# Hellllooooo? Rhondas????



## rhondas (Sep 10, 2010)

Barb, How can I ignore a request from you? First of all, it was great meeting you and Tito.
Tito is really everything a Golden should be. He is now my favorite Golden after Jake. See you next week and hopefully the weather is better than today.
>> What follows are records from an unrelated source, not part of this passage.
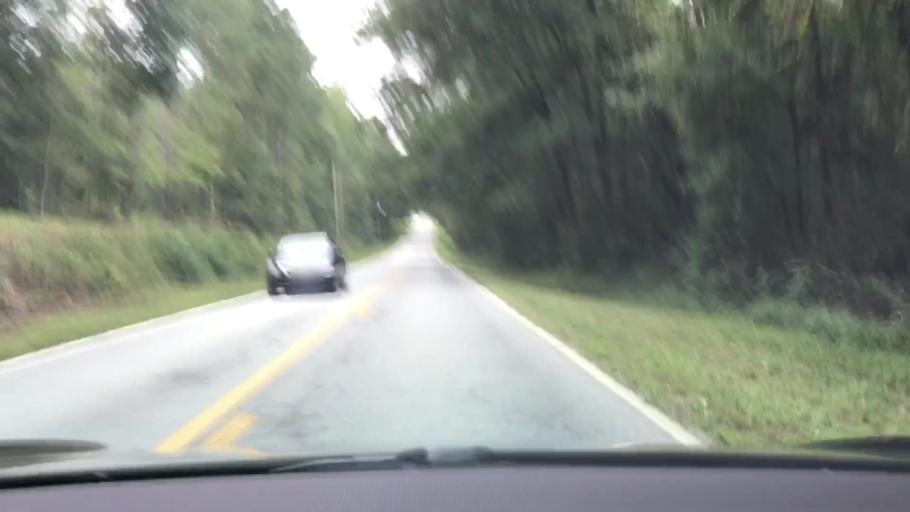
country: US
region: Georgia
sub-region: Barrow County
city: Auburn
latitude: 34.0542
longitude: -83.8228
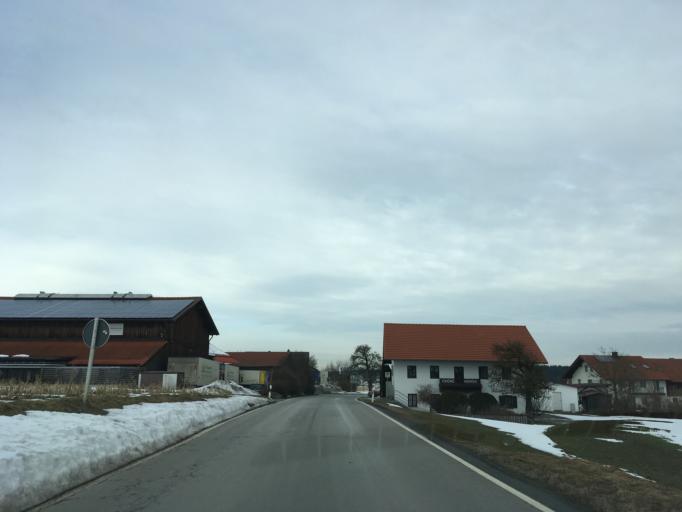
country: DE
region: Bavaria
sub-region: Upper Bavaria
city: Jettenbach
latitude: 48.1442
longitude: 12.3923
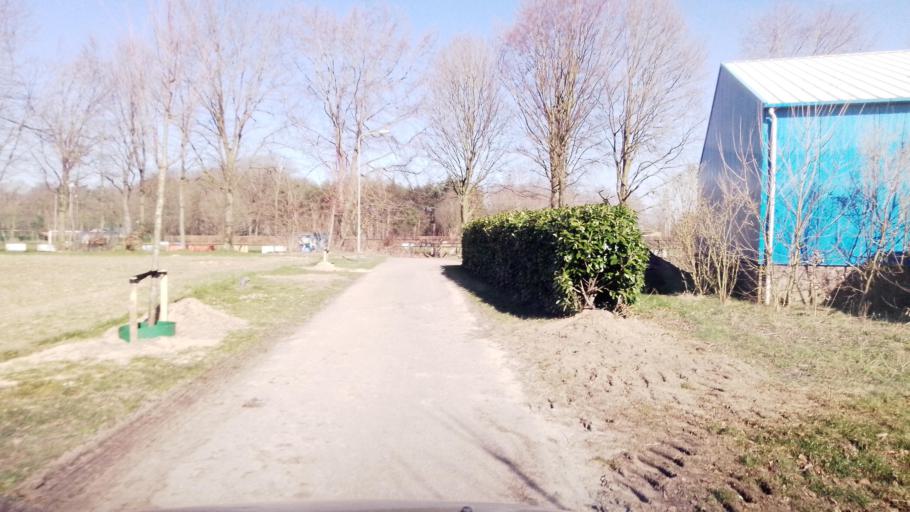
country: NL
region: Limburg
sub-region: Gemeente Venlo
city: Arcen
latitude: 51.4664
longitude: 6.1632
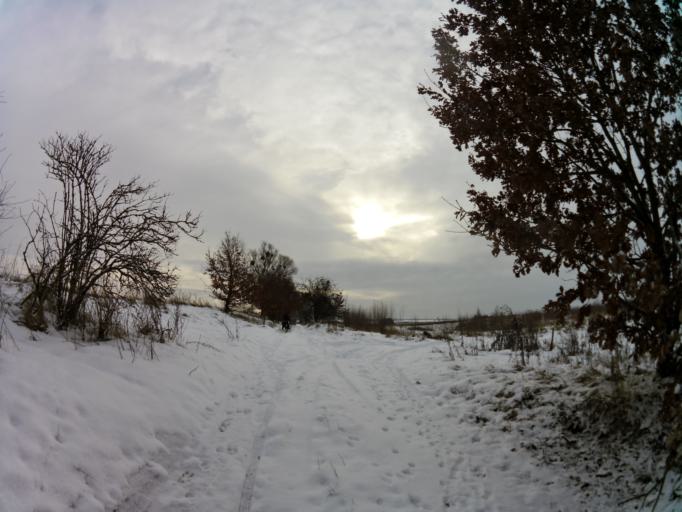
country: PL
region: West Pomeranian Voivodeship
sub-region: Powiat choszczenski
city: Recz
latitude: 53.2867
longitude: 15.5062
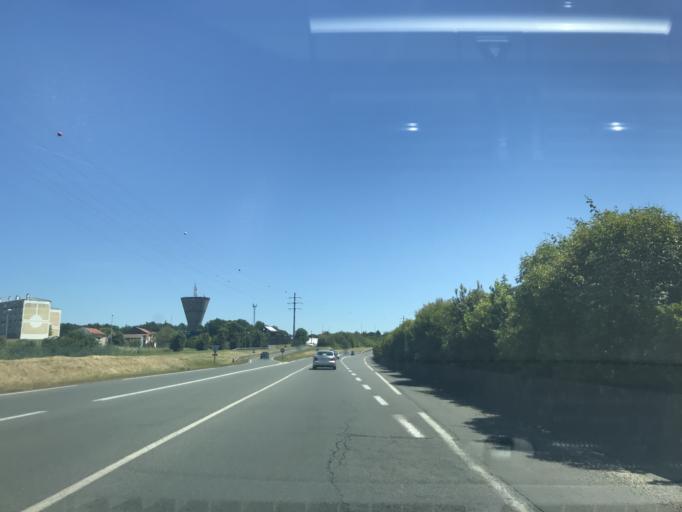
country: FR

We had a great weekend. Jake Qed both days and placed frist both days in Open JWW.
This allowed him to get his Open JWW in three straight trials with 3 first places.


----------



## DNL2448 (Feb 13, 2009)

Congratulations! What an awesome agility day for all!


----------



## Jige (Mar 17, 2011)

That is super cool. Way to go Jake!!!!


----------



## 2golddogs (Oct 19, 2009)

Congratulations to you and Jake!


----------



## AmberSunrise (Apr 1, 2009)

Yay Jake!! Congratulations


----------



## hotel4dogs (Sep 29, 2008)

Well FINALLY!!!! 
The girl does a PERFECT run, 100 score, under course time, for a NEW TITLE in THREE consecutive trials, and doesn't even come here and brag unless I twist her arm.
SHEEESH!!!!!
It was awesome meeting you and Jake! Looking forward to next weekend!


----------



## GoldenSail (Dec 30, 2008)

Very nice! You should post a picture!


----------



## Maxs Mom (Mar 22, 2008)

Congratulations!!!! That is awesome. 

Maybe in the spring, when I am working and have money again. We can plan to come out your way for a trial with you, Barb, and we can bring our crew. You can meet all my dogs too. LOL It is a lot to tote 4 dogs around. Gabby goes to get use to trial atmosphere, the other two well they don't usually go for just the hang outs anymore but they would come to meet friends.


----------



## sammydog (Aug 23, 2008)

Congrats on the new title! Any pics?


----------



## rhondas (Sep 10, 2010)

i have no pics but I will try and take one of Jake with his ribbons. Then I will need to figure out how to finally post one


----------